• TASK ITEM: From the reader comments below, retype the passage from "your final statement says" to "not define them." word for word.

TEXT BLOCK Start Marker

Though you are doing a tremendous job and handling your tests, I wish that you will have a complete recovery.
Thanks for the unbelievable article.
איזה הוא עשיר השומח בחלקו

(11) David Block, June 19, 2017 1:51 AM

I am a legally blind filmmaker

I read your story. I am legally blind. When I became a documentary producer/director over 25 years ago, people wanted to know what a half blind guy was doing in this visual business. Luckily, I ignored peoples' discouragement. I leanred to embrace my supposed short comings. For example, I named my website www.blindfilmmaker.com - I did that to get noticed. I'm currently making a documentary about wheelchair users who dance with able bodied partners. Here's the link with more info. (I made a different wheelchair dance film a few years ago). https://www.gofundme.com/WhoSaidYouCantDance
Please review and thank you for your post. David Block

(10) Dina Leah, June 17, 2017 11:34 PM

Thank you for your inspiration

I've had more than one disability, & I've let them define me as disabled. Your attitude has given me a new perspective. Thank God I'm no longer in need of a wheelchair & use my walker occasionally with a cane. Part of my problem has been no definitive diagnosis. I do have severe scoliosis, but doctors were saying it's all in my head. Then, once I was able to walk with intense physical therapy (still can't work), I developed eye, facial & neck spasms which affect my reading & writing. They are forms of a rare disease called Dystonia. I ended up depressed & feeling sorry for myself. I'm dependent on my current husband. Not lucky to have more than one child due to hysterectomy for severe fibroids. Now I'm in my 60s & I feel life has passed me by. I've had anger towards Hashem & myself. Your attitude has given me hope. For some reason Hashem has given us our disabilities as challenges. Reading how you have chosen not to let it define who you are is so refreshing. I too would be interested in a blog or other writing. I definitely need the chizuk you have shown me. Thank you for putting it all in a new light. "I am not my disability. I am more that that". May Hashem continue to bless you.

(9) anonymous, June 17, 2017 6:47 PM

your final statement says it all...

For the past 11 1/2 years, I have been unable to work for various and assorted illnesses and injuries. I have always prided myself in my ability to articulate what is on my mind or how I feel but it was not until I read your piece that I was not articulating how 'I truly feel about my conditions...your final statement put everything into perspective and said it just the way I needed it to so I could say it to others!

I hope you don't mind if I use it as my signature for my emails; of course, I have attributed it to you and gave you credit for it!

(8) Theodore C. Friedman MD PhD, June 16, 2017 11:22 PM

Person with diabetes

I agree with Ms. Thaler. In fact the American Diabetes Association recommends saying someone is a "person with diabetes" and not a "diabetic", because their disease does not define them.

TEXT BLOCK End Marker
SUPPLIED INFORMATION Start Marker

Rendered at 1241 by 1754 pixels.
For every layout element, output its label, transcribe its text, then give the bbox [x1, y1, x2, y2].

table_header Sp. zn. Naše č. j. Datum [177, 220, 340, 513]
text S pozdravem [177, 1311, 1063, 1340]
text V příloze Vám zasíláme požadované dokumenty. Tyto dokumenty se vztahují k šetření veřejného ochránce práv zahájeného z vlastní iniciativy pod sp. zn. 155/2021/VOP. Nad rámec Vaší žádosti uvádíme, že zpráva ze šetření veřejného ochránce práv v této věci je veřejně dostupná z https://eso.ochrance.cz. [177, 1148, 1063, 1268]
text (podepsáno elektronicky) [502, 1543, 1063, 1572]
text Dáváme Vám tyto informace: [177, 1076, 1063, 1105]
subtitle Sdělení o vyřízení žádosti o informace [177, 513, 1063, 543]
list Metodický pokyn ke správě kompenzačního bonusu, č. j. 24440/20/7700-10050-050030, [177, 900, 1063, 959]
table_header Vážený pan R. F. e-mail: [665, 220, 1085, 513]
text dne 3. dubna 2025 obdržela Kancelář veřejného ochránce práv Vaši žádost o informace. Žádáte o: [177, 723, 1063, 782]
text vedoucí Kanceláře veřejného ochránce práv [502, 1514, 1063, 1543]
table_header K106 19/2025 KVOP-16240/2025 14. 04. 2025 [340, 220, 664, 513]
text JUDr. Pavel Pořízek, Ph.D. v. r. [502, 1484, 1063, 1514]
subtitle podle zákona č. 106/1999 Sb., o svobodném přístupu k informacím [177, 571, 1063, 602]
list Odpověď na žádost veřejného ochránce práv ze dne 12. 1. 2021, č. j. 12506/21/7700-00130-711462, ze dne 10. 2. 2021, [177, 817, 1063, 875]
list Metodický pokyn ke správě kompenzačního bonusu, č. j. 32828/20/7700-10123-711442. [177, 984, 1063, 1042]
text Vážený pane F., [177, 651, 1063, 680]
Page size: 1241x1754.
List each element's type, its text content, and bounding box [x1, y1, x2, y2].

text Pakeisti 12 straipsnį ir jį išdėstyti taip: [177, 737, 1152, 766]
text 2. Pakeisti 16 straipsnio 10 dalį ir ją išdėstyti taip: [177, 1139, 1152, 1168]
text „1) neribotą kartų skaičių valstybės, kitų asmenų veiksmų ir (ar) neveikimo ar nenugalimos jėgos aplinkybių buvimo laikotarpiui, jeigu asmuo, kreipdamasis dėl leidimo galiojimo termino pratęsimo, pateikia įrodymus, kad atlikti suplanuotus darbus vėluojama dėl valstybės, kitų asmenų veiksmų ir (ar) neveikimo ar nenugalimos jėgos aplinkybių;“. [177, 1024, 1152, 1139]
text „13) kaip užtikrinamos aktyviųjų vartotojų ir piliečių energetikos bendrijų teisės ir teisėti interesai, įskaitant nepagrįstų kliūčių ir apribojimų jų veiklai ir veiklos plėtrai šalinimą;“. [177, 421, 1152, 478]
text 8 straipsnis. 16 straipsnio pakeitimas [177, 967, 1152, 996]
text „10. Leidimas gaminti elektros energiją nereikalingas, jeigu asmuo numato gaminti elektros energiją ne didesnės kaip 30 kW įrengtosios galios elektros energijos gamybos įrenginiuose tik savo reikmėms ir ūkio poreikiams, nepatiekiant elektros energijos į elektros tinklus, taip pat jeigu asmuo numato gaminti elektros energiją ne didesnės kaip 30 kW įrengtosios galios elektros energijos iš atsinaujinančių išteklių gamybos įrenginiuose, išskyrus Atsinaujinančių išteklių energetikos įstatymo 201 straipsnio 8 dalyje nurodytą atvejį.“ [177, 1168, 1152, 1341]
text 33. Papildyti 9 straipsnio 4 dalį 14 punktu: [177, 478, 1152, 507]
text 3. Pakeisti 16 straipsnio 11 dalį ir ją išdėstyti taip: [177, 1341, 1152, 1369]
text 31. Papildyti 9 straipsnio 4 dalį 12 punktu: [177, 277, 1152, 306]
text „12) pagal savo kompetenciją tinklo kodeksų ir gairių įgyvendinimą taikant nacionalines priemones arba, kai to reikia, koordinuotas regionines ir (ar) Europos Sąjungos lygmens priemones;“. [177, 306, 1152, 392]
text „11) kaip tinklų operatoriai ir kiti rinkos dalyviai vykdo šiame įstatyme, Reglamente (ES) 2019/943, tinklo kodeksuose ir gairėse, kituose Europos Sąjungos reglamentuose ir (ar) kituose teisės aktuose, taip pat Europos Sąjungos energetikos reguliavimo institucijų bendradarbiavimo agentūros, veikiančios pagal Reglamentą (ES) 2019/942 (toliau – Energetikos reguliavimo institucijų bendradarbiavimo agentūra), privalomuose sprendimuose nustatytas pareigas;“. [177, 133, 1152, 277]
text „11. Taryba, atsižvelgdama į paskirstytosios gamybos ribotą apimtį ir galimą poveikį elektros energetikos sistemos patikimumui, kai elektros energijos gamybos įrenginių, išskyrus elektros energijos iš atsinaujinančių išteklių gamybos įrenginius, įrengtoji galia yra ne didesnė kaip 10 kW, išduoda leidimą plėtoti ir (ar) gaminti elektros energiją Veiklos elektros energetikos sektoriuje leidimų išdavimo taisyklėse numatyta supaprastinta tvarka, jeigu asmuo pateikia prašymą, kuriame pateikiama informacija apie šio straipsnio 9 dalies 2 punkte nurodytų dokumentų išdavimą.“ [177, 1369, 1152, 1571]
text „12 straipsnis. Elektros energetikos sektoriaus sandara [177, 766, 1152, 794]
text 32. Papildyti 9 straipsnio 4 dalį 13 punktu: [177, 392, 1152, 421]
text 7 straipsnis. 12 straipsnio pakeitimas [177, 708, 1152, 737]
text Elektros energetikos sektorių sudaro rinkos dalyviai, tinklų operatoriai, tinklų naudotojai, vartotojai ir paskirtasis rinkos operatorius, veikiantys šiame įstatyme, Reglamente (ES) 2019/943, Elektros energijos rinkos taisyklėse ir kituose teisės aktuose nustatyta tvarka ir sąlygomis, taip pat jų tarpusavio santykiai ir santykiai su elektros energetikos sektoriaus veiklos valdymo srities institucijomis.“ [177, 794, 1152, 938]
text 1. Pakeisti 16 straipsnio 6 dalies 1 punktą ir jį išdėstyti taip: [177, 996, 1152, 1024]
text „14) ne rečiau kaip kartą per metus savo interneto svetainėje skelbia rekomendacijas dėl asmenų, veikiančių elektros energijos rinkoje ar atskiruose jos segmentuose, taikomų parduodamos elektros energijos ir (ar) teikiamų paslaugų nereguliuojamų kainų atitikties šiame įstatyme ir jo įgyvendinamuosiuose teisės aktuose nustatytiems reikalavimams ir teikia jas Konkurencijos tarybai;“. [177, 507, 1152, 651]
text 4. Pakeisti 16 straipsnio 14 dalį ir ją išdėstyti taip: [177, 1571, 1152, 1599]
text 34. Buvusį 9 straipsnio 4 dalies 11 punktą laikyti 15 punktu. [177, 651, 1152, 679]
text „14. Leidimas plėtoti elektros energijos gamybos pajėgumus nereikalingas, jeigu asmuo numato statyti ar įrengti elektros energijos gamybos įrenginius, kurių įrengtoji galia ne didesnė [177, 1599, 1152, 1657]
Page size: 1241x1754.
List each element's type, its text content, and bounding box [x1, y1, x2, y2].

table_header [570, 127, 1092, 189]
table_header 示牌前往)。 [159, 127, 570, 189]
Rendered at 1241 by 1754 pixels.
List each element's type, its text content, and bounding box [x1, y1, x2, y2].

SUPPLIED INFORMATION End Marker

• OUTPUT OF THE TASK:
your final statement says it all...

For the past 11 1/2 years, I have been unable to work for various and assorted illnesses and injuries. I have always prided myself in my ability to articulate what is on my mind or how I feel but it was not until I read your piece that I was not articulating how 'I truly feel about my conditions...your final statement put everything into perspective and said it just the way I needed it to so I could say it to others!

I hope you don't mind if I use it as my signature for my emails; of course, I have attributed it to you and gave you credit for it!

(8) Theodore C. Friedman MD PhD, June 16, 2017 11:22 PM

Person with diabetes

I agree with Ms. Thaler. In fact the American Diabetes Association recommends saying someone is a "person with diabetes" and not a "diabetic", because their disease does not define them.